## Task requirements:
Pick out every line in the rows below that contains the string "roll" and copy each one. The match is case-sensitive.

## Entries provided:
********************

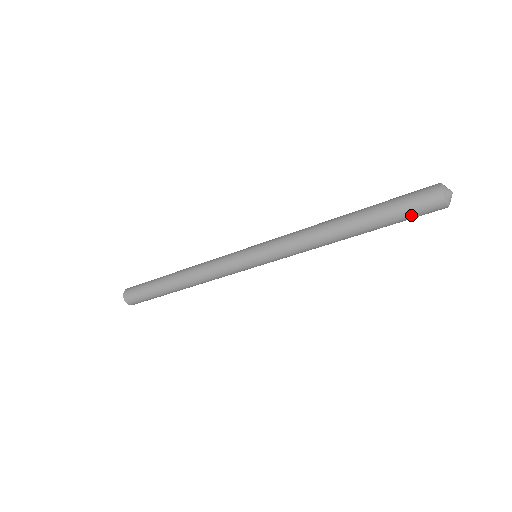
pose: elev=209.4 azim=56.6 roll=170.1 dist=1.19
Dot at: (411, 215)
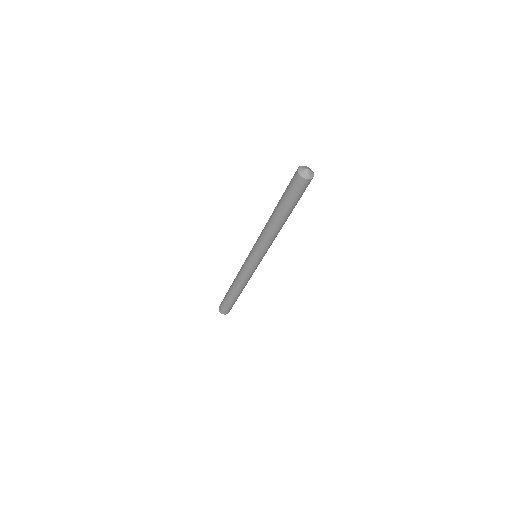
Dot at: (289, 189)
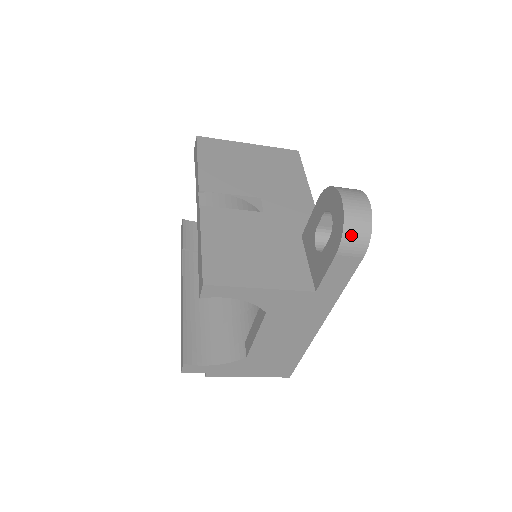
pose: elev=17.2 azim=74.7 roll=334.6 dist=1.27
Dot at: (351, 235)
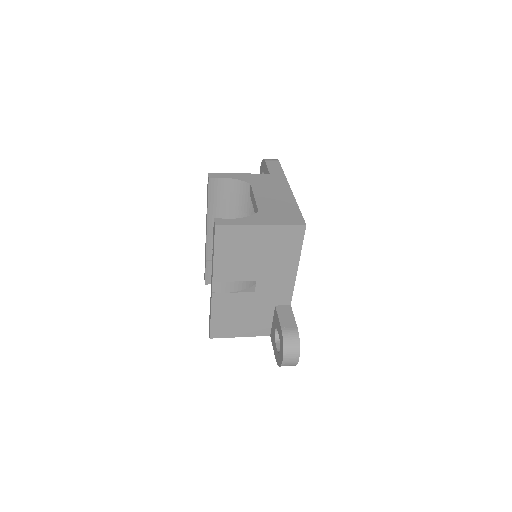
Dot at: occluded
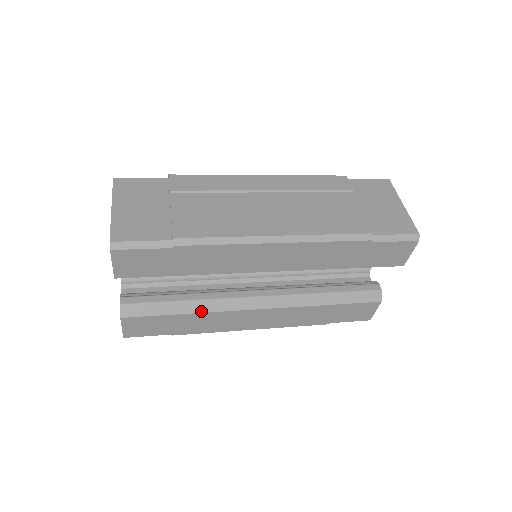
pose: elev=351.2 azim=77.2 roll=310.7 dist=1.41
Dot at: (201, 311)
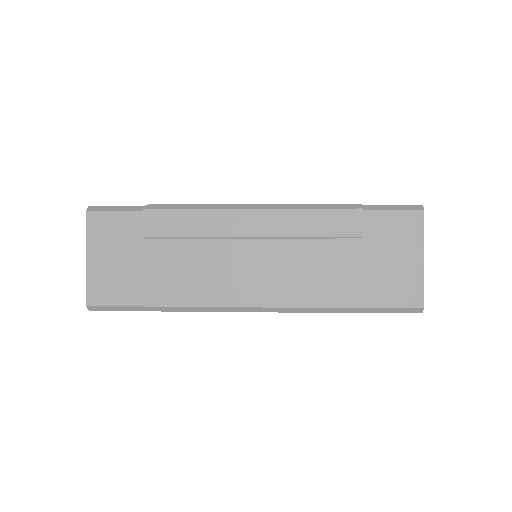
Dot at: occluded
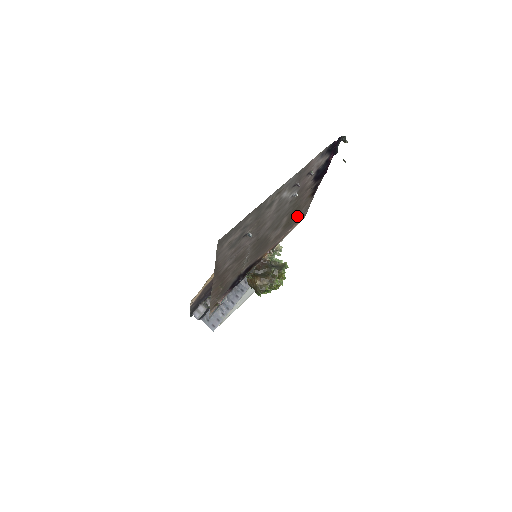
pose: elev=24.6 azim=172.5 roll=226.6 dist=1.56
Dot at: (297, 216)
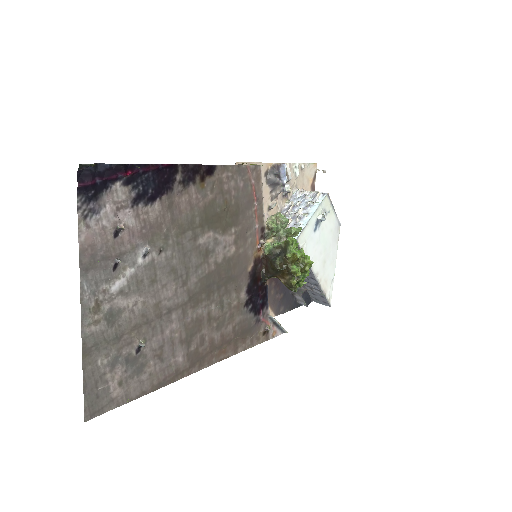
Dot at: (234, 196)
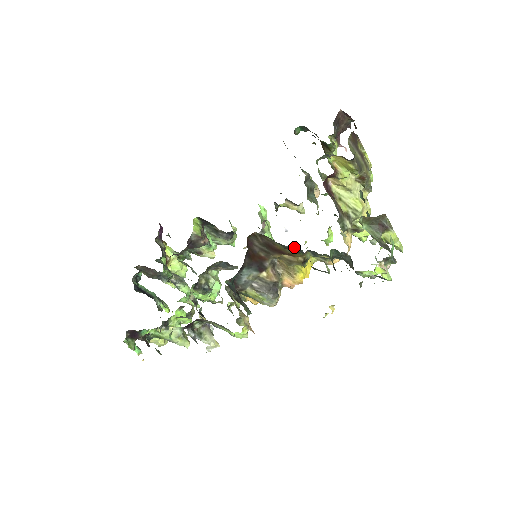
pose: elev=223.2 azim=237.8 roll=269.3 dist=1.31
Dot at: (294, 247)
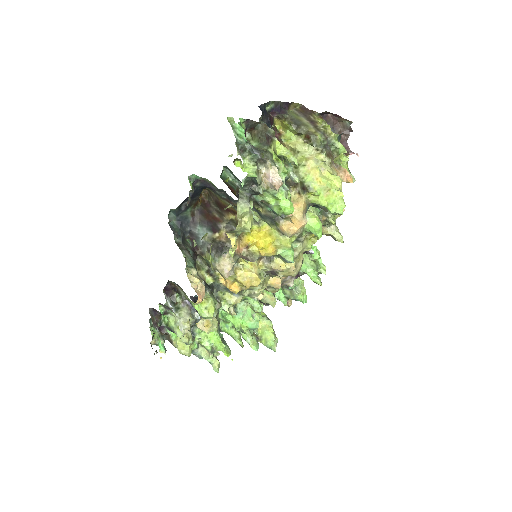
Dot at: (225, 194)
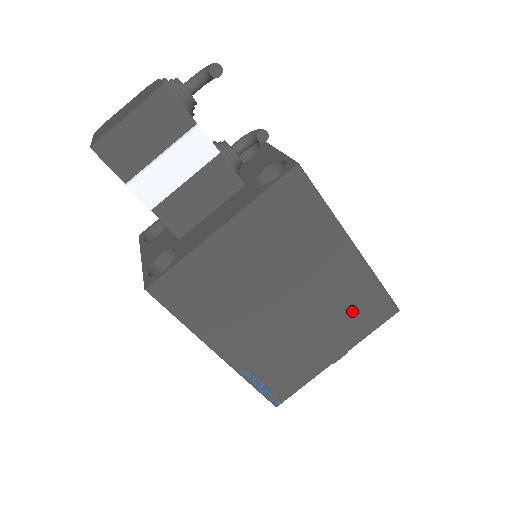
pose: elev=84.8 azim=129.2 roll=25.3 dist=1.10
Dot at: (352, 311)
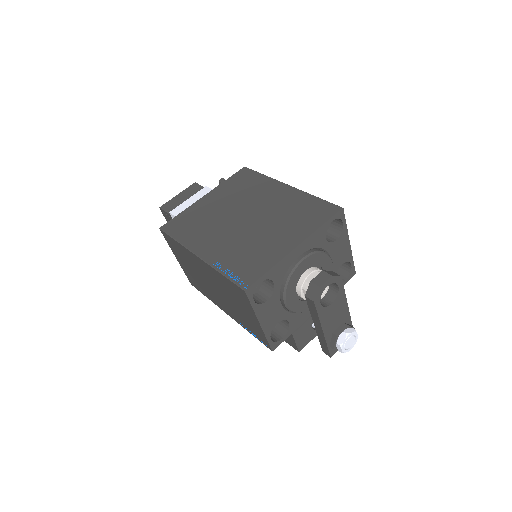
Dot at: (299, 215)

********************

## Solution for this problem:
pose: elev=209.4 azim=56.6 roll=170.1 dist=1.19
pose: elev=17.2 azim=74.7 roll=334.6 dist=1.27
pose: elev=351.2 azim=77.2 roll=310.7 dist=1.41
pose: elev=24.6 azim=172.5 roll=226.6 dist=1.56
pose: elev=223.2 azim=237.8 roll=269.3 dist=1.31
pose: elev=84.8 azim=129.2 roll=25.3 dist=1.10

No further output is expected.